START Data listing

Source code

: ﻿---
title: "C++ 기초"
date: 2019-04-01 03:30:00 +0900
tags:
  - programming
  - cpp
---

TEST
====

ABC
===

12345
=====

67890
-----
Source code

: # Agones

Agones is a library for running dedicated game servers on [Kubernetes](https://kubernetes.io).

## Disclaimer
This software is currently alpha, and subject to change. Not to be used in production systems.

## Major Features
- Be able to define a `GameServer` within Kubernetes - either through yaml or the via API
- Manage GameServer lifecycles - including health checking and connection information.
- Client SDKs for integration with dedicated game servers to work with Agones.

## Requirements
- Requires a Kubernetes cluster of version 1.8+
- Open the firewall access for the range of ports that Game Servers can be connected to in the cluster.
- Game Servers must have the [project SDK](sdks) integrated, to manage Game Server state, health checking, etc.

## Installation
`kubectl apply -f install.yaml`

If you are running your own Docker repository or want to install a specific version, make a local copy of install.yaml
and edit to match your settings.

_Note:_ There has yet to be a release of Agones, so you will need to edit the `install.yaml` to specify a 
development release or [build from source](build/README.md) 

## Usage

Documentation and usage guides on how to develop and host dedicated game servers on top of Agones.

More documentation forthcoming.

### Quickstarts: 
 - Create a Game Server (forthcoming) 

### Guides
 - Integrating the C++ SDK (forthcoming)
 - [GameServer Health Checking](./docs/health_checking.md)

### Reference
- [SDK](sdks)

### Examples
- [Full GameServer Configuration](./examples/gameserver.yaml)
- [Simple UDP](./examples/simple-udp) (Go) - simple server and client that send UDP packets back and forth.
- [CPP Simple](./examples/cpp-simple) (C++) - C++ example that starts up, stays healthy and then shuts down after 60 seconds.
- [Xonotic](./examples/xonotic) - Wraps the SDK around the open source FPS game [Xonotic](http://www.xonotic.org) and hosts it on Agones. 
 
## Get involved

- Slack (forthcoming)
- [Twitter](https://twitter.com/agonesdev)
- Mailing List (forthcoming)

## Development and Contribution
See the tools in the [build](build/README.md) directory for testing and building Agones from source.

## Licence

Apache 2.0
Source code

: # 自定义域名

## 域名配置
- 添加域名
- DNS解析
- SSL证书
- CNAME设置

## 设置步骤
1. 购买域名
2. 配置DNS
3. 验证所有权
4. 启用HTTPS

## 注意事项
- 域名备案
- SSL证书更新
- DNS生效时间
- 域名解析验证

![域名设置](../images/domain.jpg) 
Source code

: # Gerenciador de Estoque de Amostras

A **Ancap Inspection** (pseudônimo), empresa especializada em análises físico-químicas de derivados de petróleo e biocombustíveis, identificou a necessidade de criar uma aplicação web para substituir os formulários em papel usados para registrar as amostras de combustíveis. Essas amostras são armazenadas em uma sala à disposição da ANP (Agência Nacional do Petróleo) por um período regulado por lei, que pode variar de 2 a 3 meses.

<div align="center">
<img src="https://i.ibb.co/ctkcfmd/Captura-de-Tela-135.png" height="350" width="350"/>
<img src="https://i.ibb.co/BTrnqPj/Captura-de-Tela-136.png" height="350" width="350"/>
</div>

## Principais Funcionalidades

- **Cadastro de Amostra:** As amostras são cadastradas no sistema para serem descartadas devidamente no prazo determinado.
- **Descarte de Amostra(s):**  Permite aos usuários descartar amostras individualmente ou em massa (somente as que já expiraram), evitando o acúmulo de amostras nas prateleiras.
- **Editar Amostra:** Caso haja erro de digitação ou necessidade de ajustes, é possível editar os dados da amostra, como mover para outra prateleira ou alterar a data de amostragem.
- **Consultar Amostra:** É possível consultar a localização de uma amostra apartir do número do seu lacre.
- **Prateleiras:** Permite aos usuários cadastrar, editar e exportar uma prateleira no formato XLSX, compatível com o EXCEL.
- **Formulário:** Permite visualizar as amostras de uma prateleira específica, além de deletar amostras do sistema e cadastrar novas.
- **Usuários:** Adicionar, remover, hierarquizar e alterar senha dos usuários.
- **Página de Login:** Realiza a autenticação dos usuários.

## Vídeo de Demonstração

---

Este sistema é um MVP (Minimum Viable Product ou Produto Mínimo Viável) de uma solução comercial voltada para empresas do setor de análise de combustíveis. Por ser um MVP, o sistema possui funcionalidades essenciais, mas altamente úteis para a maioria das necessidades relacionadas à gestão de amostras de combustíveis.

END Data listing

What to produce -> Lines that contain "cluster" are the result; find them in the entries above and copy each one.

Task answer ->
- Requires a Kubernetes cluster of version 1.8+
- Open the firewall access for the range of ports that Game Servers can be connected to in the cluster.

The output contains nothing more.